WRITTEN TASK → Show each line below that contains the word "Você". Case matters, so treat capital and small letters as different.

══════════════════════════════

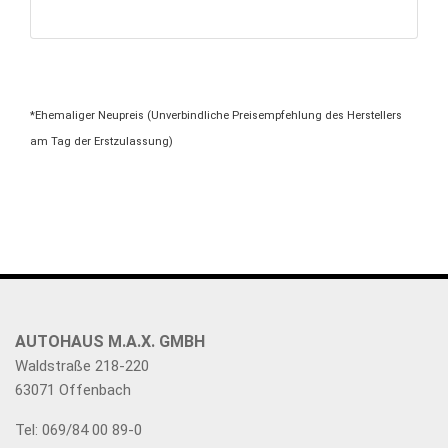
*Ehemaliger Neupreis (Unverbindliche Preisempfehlung des Herstellers
am Tag der Erstzulassung)
AUTOHAUS M.A.X. GMBH
Waldstraße 218-220
63071 Offenbach
Tel: 069/84 00 89-0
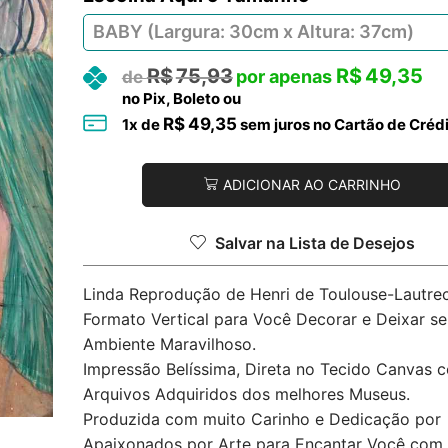
R$
75,93
R$
49,35
no Pix, Boleto ou
R$
49,35
1
x de
sem juros no Cartão de Créd
ADICIONAR AO CARRINHO
Salvar na Lista de Desejos
Linda Reprodução de Henri de Toulouse-Lautre
Formato Vertical para Você Decorar e Deixar se
Ambiente Maravilhoso.
Impressão Belíssima, Direta no Tecido Canvas 
Arquivos Adquiridos dos melhores Museus.
Produzida com muito Carinho e Dedicação por
Apaixonados por Arte para Encantar Você com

══════════════════════════════

EXPECTED OUTPUT →
Formato Vertical para Você Decorar e Deixar se
Apaixonados por Arte para Encantar Você com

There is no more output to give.